Vidal busca recuperar terreno en el interior

29 de agosto, 2019

Por Pablo Varela

 

La gobernadora de la provincia de Buenos Aires, María Eugenia Vidal, mantuvo ayer una reunión de gabinete ampliada junto a sus funcionarios y a los candidatos “sin tierra”, que dan la pelea electoral en los distritos gobernados por el peronismo. Con arenga incluida, la mandataria buscó levantar el ánimo de sus dirigentes luego del duro revés electoral sufrido en las primarias del 11 de agosto, cuando quedó casi 20 puntos por debajo de Axel Kicillof.

 

“Yo puedo atravesar otra derrota, otra victoria, puedo empezar de nuevo el 10 de diciembre ,pero hay algo que no puedo y no voy a aceptar de mi misma, ni se los voy a aceptar a ustedes, y es darme por vencida”, expresó Vidal, ante un auditorio con “asistencia perfecta”, según relataron fuentes de la gobernación ante El Economista.

 

En el oficialismo de la provincia de Buenos Aires apostarán al trabajo territorial desde las intendencias, lograr grados de diferenciación con el Gobierno Nacional y recortar la brecha con el Frente de Todos, principalmente apuntando a que la gobernadora conserve un caudal de votos propios.

 

“Yo puedo atravesar otra derrota u otra victoria, pero no puedo aceptar de mi misma, darme por vencida”, expresó Vidal.

 

El mismo jefe de campaña y mano derecha de la gobernadora, Federico Salvai, criticó ayer luego de la reunión, la estrategia nacional de confrontar directamente con el kirchnerismo. “Este esquema de polarización ha perjudicado el escenario provincial”, dijo el funcionario públicamente.

 

En las cabezas que dirigen la campaña del oficialismo bonaerense, apuestan a reforzar su performance electoral en el interior bonaerense, como una manera de contrarrestar el aluvión de votos que obtuvo el Frente de Todos en el conurbano (primera y tercera secciones electorales). En la segunda y cuarta secciones, donde la incidencia de los distritos rurales es mayor, el oficialismo perdió por escaso margen.
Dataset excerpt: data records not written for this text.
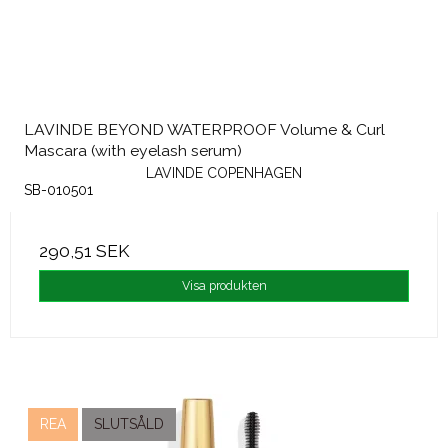
LAVINDE BEYOND WATERPROOF Volume & Curl
Mascara (with eyelash serum)
LAVINDE COPENHAGEN
SB-010501
290,51 SEK
Visa produkten
REA
SLUTSÅLD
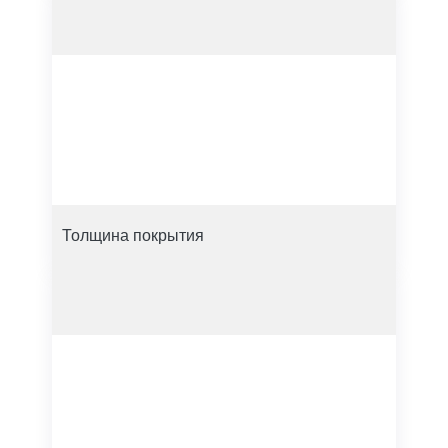
Толщина покрытия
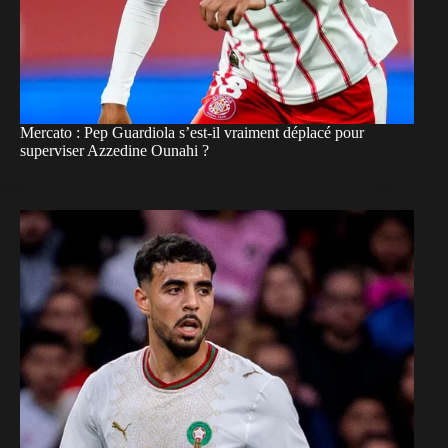
Mercato : Pep Guardiola s’est-il vraiment déplacé pour
superviser Azzedine Ounahi ?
En dichos municipios Cambiemos pudo imponerse cómodamente en las pasadas elecciones y la lectura que se hace es que primó el voto bronca contra la gestión de la economía pero aspiran a que Vidal, pueda crecer.

 

En la misma dirección trabajarán en la quinta sección, la que contiene cerca de 1.200.000 electores, y en donde la propuesta de Juntos por el Cambio se impuso tan solo por 20.000 votos. El margen es exiguo a la hora de contrarrestar los 1.500.000 votos de ventaja que Kicillof cosechó en los distritos donde Cristina Kirchner, continúa suscitando apoyos. Si bien todavía no hay una agenda definida, en el oficialismo continuarán machacando sobre lo que entienden como los grandes activos de Vidal: la lucha contra las mafias, las obras públicas, y la transparencia.

 

Los grandes centros urbanos de la provincia, también serán escenario para que el oficialismo, redoble la apuesta. Se trata de Mar del Plata y Bahía Blanca, dos ciudades históricamente refractarias al peronismo en donde si bien Juntos por el Cambio ganó, los candidatos del FdT cosecharon adhesiones por encima de lo esperado.

 

Dentro de los pocos distritos que en el oficialismo creen que pueden ganar arrebatarle a la oposición, se encuentran Necochea y San Miguel Monte, los cuales están conducidos por dirigentes ligados a Sergio Massa, pero en donde Juntos por el Cambio logró imponerse. En Monte, José Castro buscará desbancar a Sandra Mayol, contando con el antecedente de las PASO, en las que se impuso con claridad. En Necochea, Arturo Rojas buscará ganarle a Facundo López.

 

Otros son los ánimos entre los dirigentes “sin tierra” del conurbano, en donde el FdT se impuso con contundencia. En la reunión de ayer, el único candidato que da pelea en los populosos municipios del área metropolitana, fue el ministro de Educación, Alejandro Finochiaro quien da la disputa, en la inexpugnable La Matanza.